Contenu de l’information obligatoire : l’information doit comporter le montant de l’avoir qui est de l’intégralité des paiements effectués au titre du contrat résolu (acompte ou totalité), la durée validité de l’avoir de 18 mois et le fait qu’une proposition de report devra être formulée dans les trois mois.

Délai pour communiquer :

– pour les contrats résolus entre le 1er mars et le 26 mars 2020 inclus : le professionnel doit informer le voyageur au plus tard le 26 avril 2020;

– pour les contrats résolus entre le 27 mars 2020 et le 15 septembre 2020 inclus : le professionnel a 30 jours à compter de la date de résolution du contrat.

2. Proposer un report : l’ordonnance impose aux professionnels qui veulent bénéficier de l’avoir de proposer une nouvelle prestation au voyageur :

Conditions de la prestation de remplacement : elle doit être identique ou équivalente à celle annulée. Donc l’organisateur ou le détaillant pourra proposer par exemple un voyage vers la même destination mais dans un hôtel différent dès lors qu’il est de même catégorie et qu’on peut considérer qu’il propose des prestations équivalentes. Point très important, l’ordonnance n’impose pas que les dates soient identiques à celles initialement réservées.

Quant au prix, il doit être inférieur ou égal au prix du contrat résolu. Aucune majoration tarifaire ne peut donc être imposée (autres que celles prévues au contrat d’origine). C’est seulement à la demande expresse du voyageur que les professionnels pourront proposer au voyageur une prestation dont la qualité et le prix sont supérieurs à ceux du contrat résolu. Auquel cas le voyageur sera tenu de payer une somme complémentaire, couvrant la différence entre le montant de l’avoir et le prix de la nouvelle prestation.

L’ordonnance ne le précise pas mais cette proposition devra être accompagnée des modalités pratiques : délais pour accepter, utilisation de l’avoir, etc.
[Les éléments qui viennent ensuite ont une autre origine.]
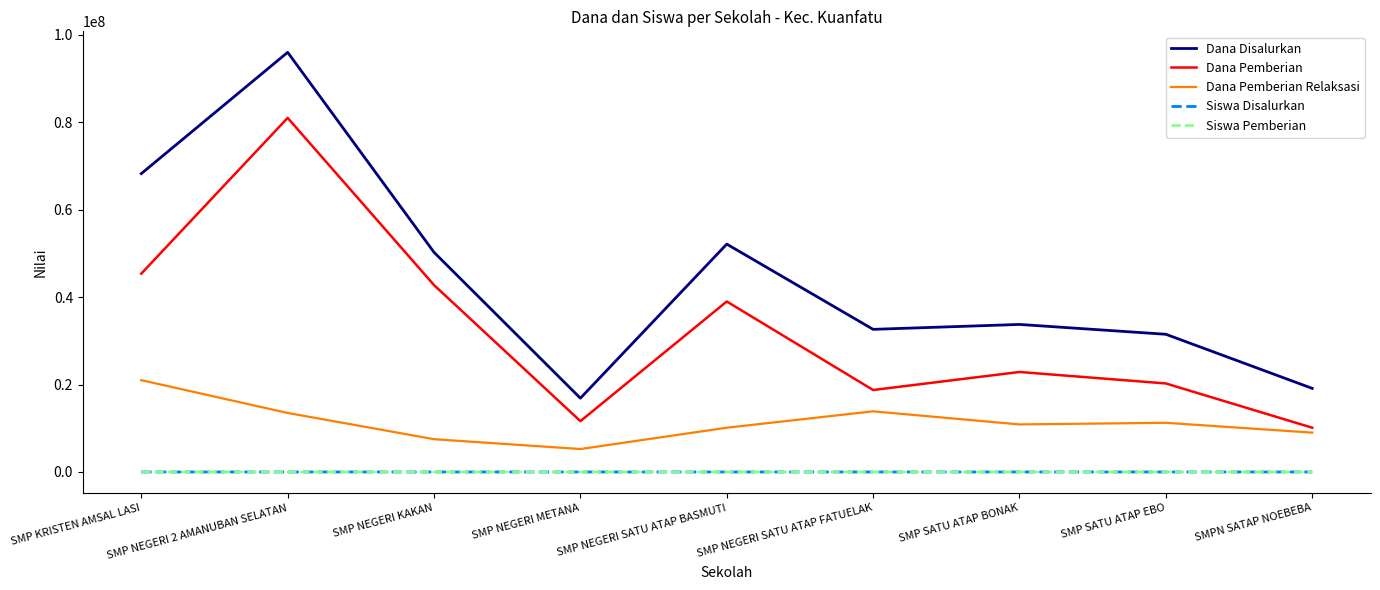

What are all the series names shown in the legend?

Dana Disalurkan, Dana Pemberian, Dana Pemberian Relaksasi, Siswa Disalurkan, Siswa Pemberian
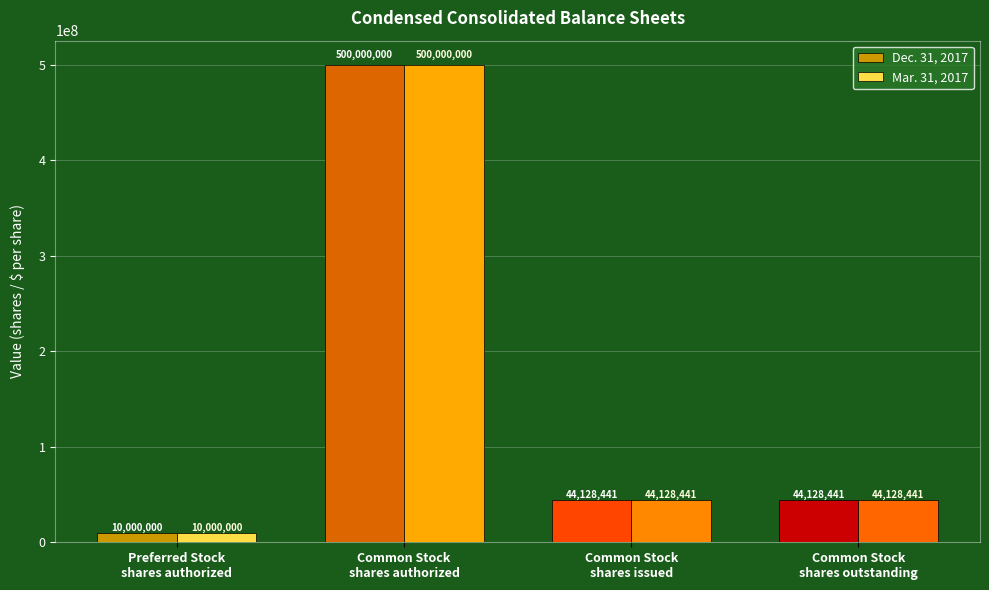

Reading left to right, what are all the values shown in this chart?

Dec. 31, 2017: Preferred Stock
shares authorized=10000000	Common Stock
shares authorized=500000000	Common Stock
shares issued=44128441	Common Stock
shares outstanding=44128441
Mar. 31, 2017: Preferred Stock
shares authorized=10000000	Common Stock
shares authorized=500000000	Common Stock
shares issued=44128441	Common Stock
shares outstanding=44128441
Délai pour proposer cette prestation : trois mois à compter de la notification de la résolution du contrat.

3. Utilisation de l’avoir dans les 18 mois ou remboursement

Acceptation de la prestation : Lorsque le client accepte la proposition de remplacement ou toute autre prestation qu’il solliciterait et utilise son avoir, cela fera l’objet d’un nouveau contrat de vente qui pourra prévoir de nouvelles conditions, notamment d’annulation en fonction des conditions qui auront été imposées en amont par les fournisseurs par exemple.

Silence ou refus du voyageur d’utiliser son avoir, alors il aura droit au remboursement des sommes versée au titre du contrat initial à l’issue du délai de validité de l’avoir de 18 mois.

Quelles sanctions pour non-respect de l’ordonnance ?

L’ordonnance ne prévoit pas expressément de sanctions en cas de violation de ses dispositions mais dès lors qu’elle met en place un régime dérogatoire, tout non-respect devrait entraîner le retour au principe du remboursement de l’ensemble des sommes versées.